● What is required: Would you return the data below exactly as it stands, with every picture left out?
--- Information given Enclosed Below ---
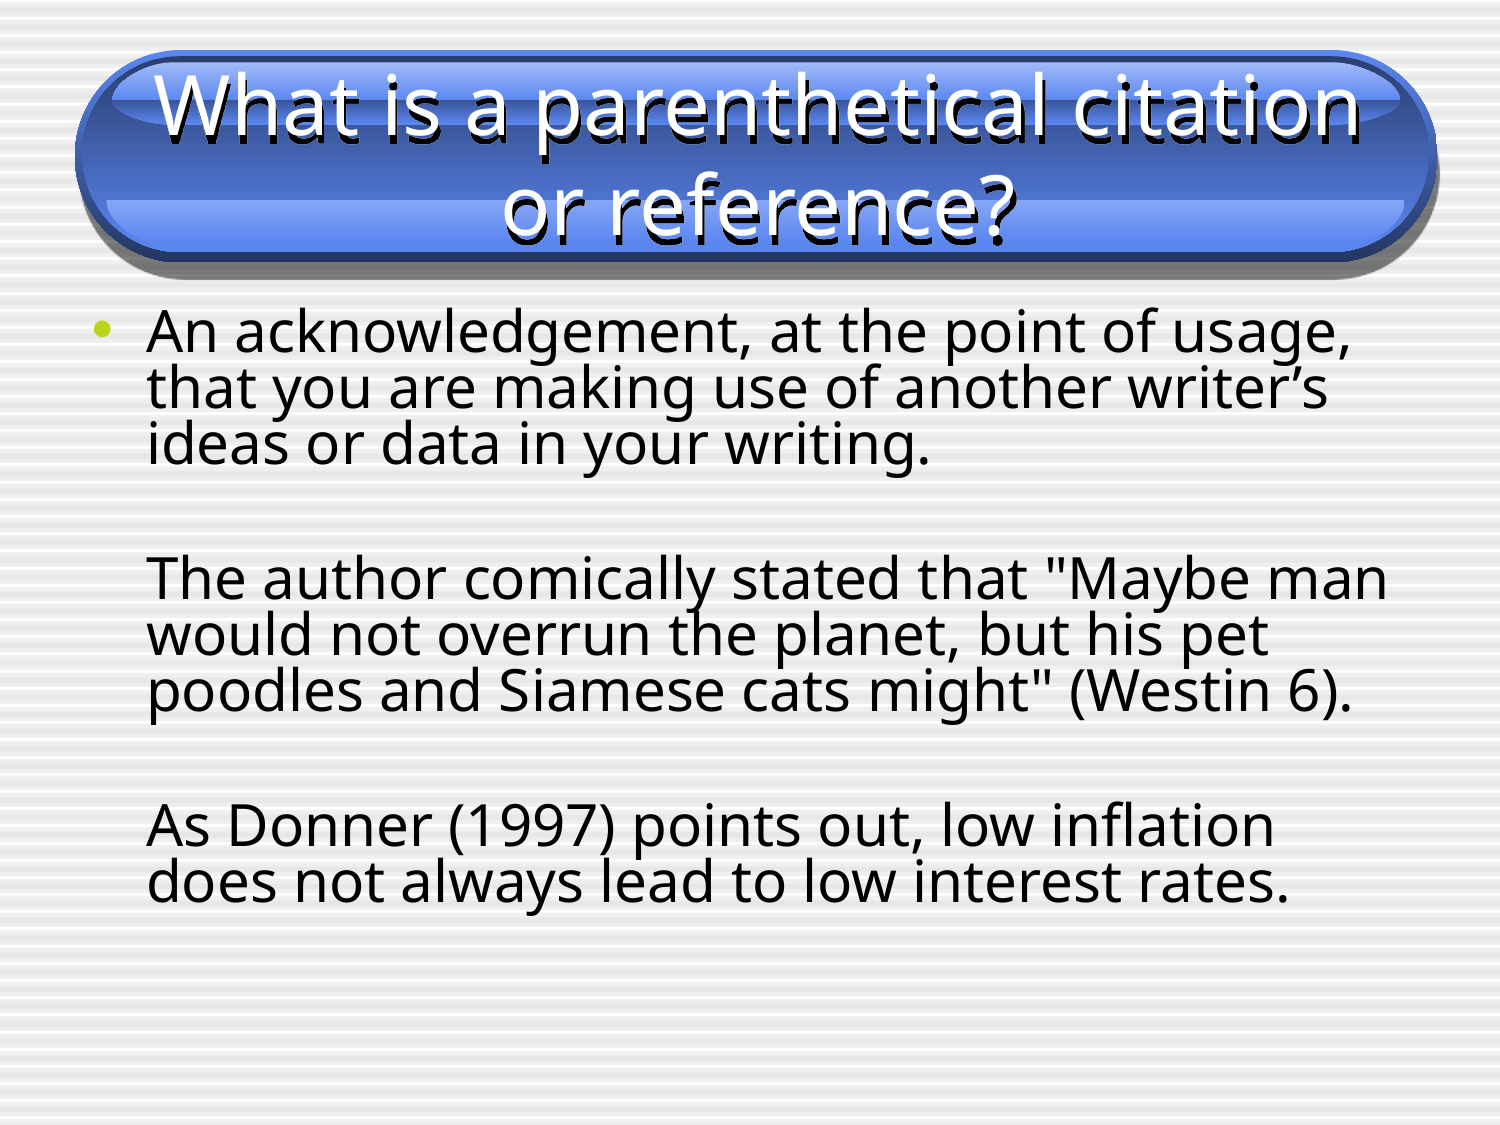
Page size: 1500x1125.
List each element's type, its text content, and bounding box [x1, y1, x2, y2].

title What is a parenthetical citation or reference? [129, 79, 1388, 226]
picture [0, 0, 1500, 1125]
list An acknowledgement, at the point of usage, that you are making use of another writer’s ideas or data in your writing. The author comically stated that "Maybe man would not overrun the planet, but his pet poodles and Siamese cats might" (Westin 6). As Donner (1997) points out, low inflation does not always lead to low interest rates. [74, 299, 1426, 1013]
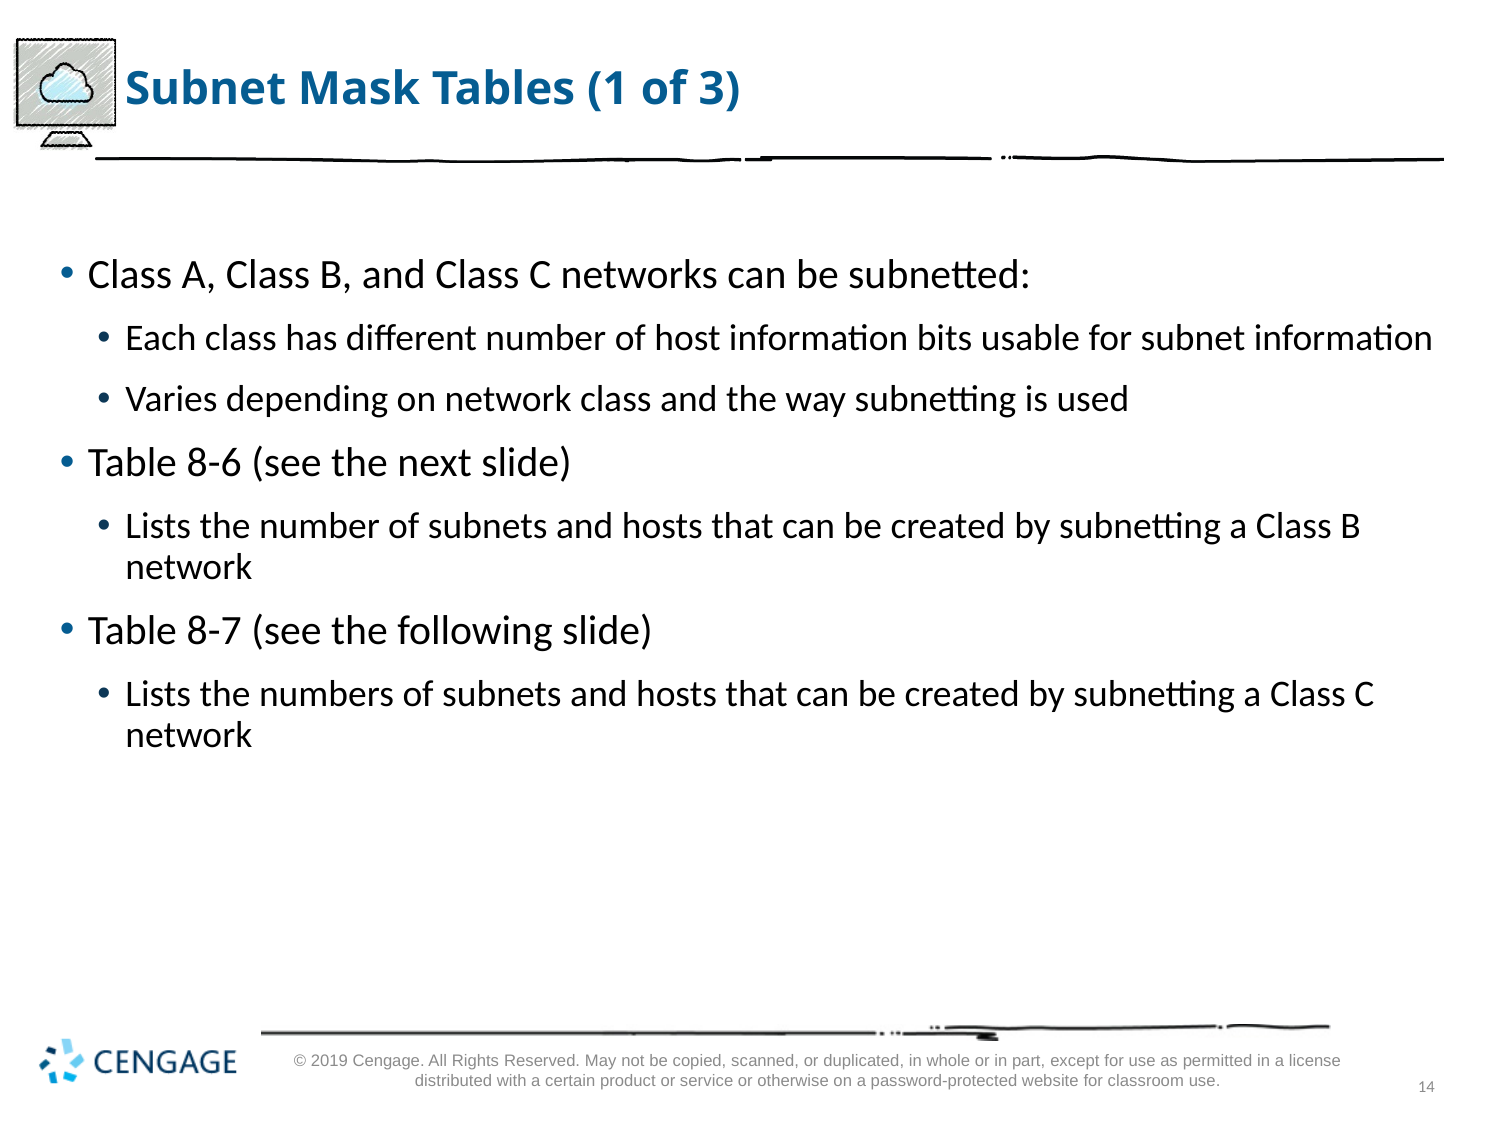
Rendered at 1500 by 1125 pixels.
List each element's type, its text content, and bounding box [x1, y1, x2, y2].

picture [13, 36, 117, 151]
footer © 2019 Cengage. All Rights Reserved. May not be copied, scanned, or duplicated, in whole or in part, except for use as permitted in a license distributed with a certain product or service or otherwise on a password-protected website for classroom use. [262, 1050, 1375, 1091]
title Subnet Mask Tables (1 of 3) [125, 66, 1442, 116]
picture [19, 1025, 249, 1096]
picture [95, 155, 1444, 163]
list Class A, Class B, and Class C networks can be subnetted: Each class has different number of host information bits usable for subnet information Varies depending on network class and the way subnetting is used Table 8-6 (see the next slide) Lists the number of subnets and hosts that can be created by subnetting a Class B network Table 8-7 (see the following slide) Lists the numbers of subnets and hosts that can be created by subnetting a Class C network [59, 252, 1441, 761]
picture [261, 1024, 1331, 1041]
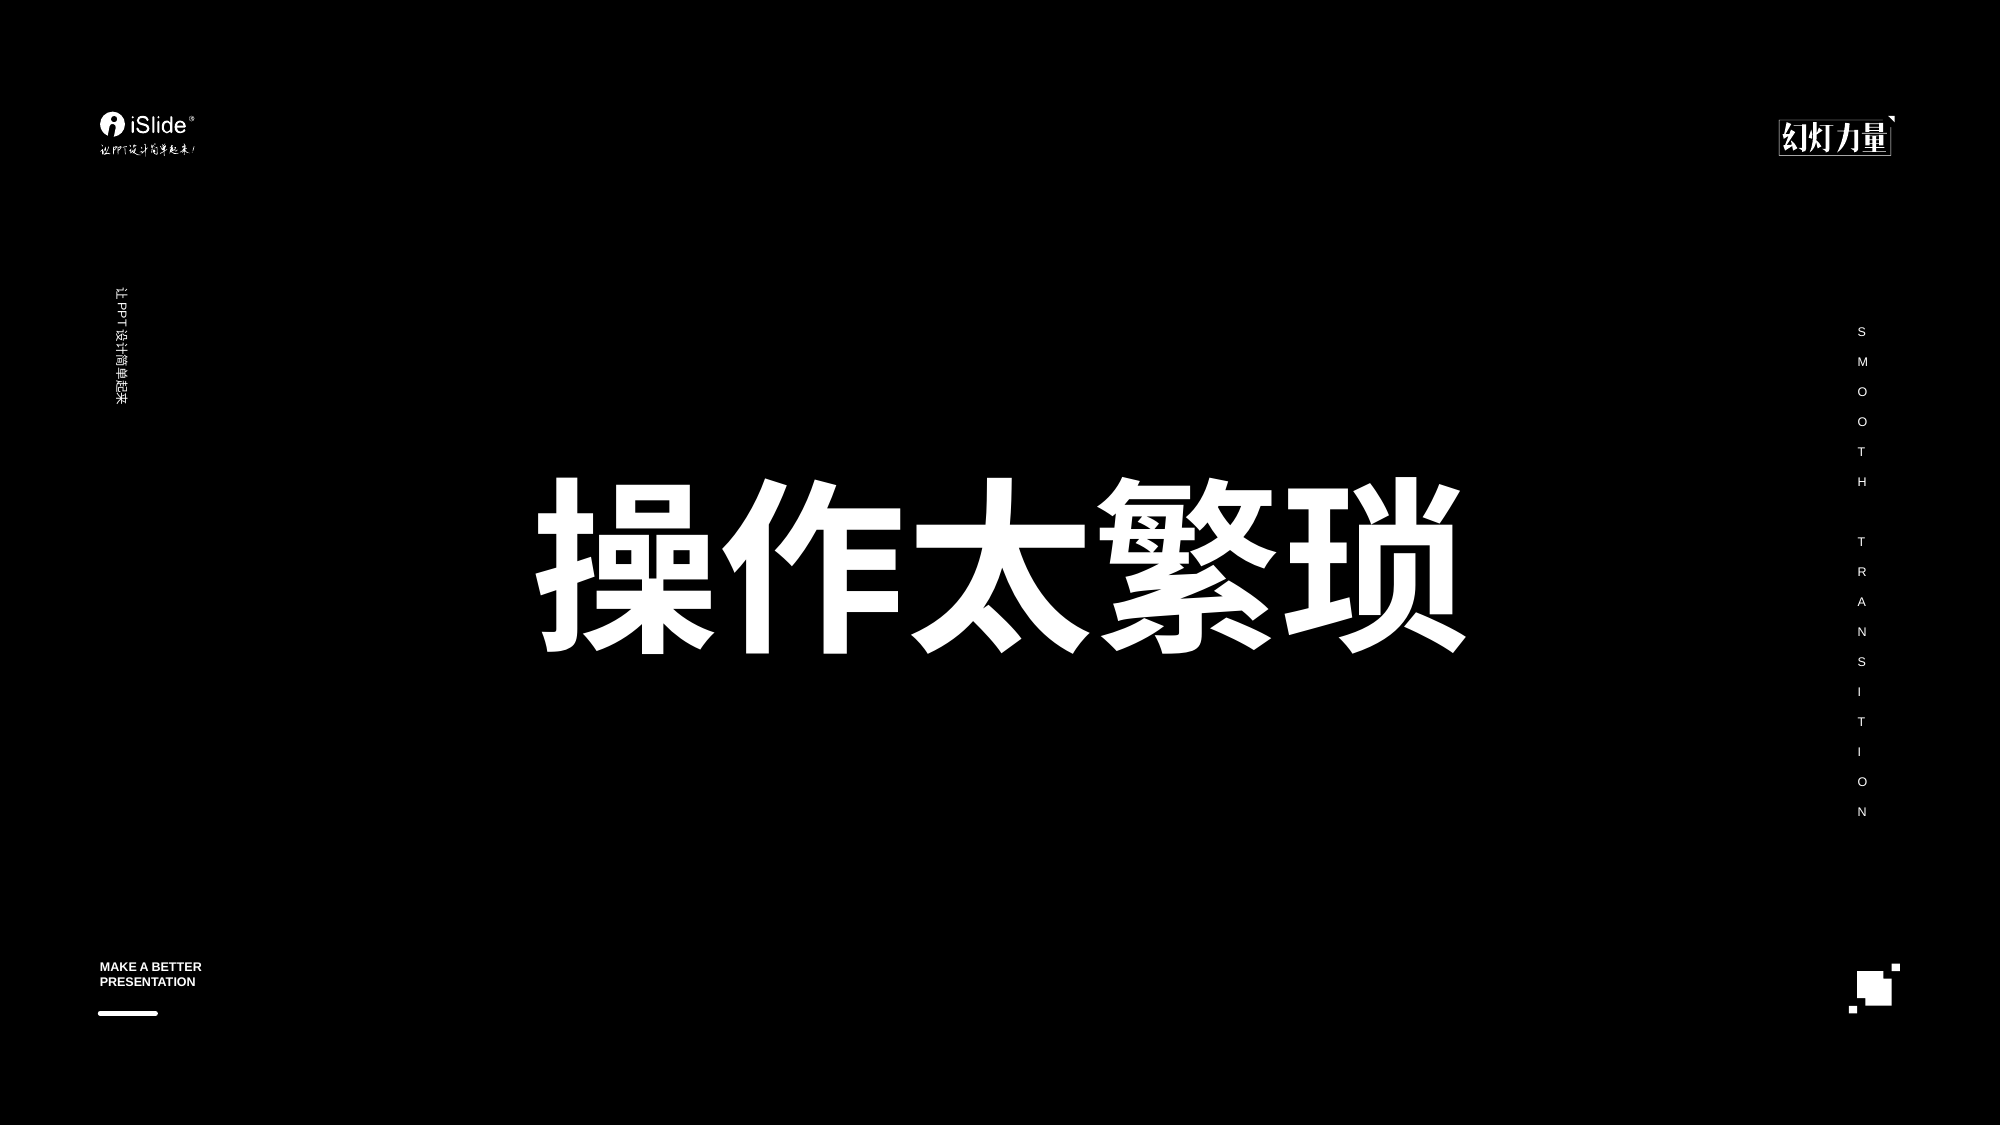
--- End of Enclosed Information given ---
● Response area:
Page size: 1500x1125.
List each element's type, its text content, and bounding box [x1, y1, x2, y2].

title What is a parenthetical citation or reference? [129, 79, 1388, 226]
picture [0, 0, 1500, 1125]
list An acknowledgement, at the point of usage, that you are making use of another writer’s ideas or data in your writing. The author comically stated that "Maybe man would not overrun the planet, but his pet poodles and Siamese cats might" (Westin 6). As Donner (1997) points out, low inflation does not always lead to low interest rates. [74, 299, 1426, 1013]
Rendered at 1500 by 1125 pixels.
List each element's type, its text content, and bounding box [x1, y1, x2, y2].

picture [13, 36, 117, 151]
footer © 2019 Cengage. All Rights Reserved. May not be copied, scanned, or duplicated, in whole or in part, except for use as permitted in a license distributed with a certain product or service or otherwise on a password-protected website for classroom use. [262, 1050, 1375, 1091]
title Subnet Mask Tables (1 of 3) [125, 66, 1442, 116]
picture [19, 1025, 249, 1096]
picture [95, 155, 1444, 163]
list Class A, Class B, and Class C networks can be subnetted: Each class has different number of host information bits usable for subnet information Varies depending on network class and the way subnetting is used Table 8-6 (see the next slide) Lists the number of subnets and hosts that can be created by subnetting a Class B network Table 8-7 (see the following slide) Lists the numbers of subnets and hosts that can be created by subnetting a Class C network [59, 252, 1441, 761]
picture [261, 1024, 1331, 1041]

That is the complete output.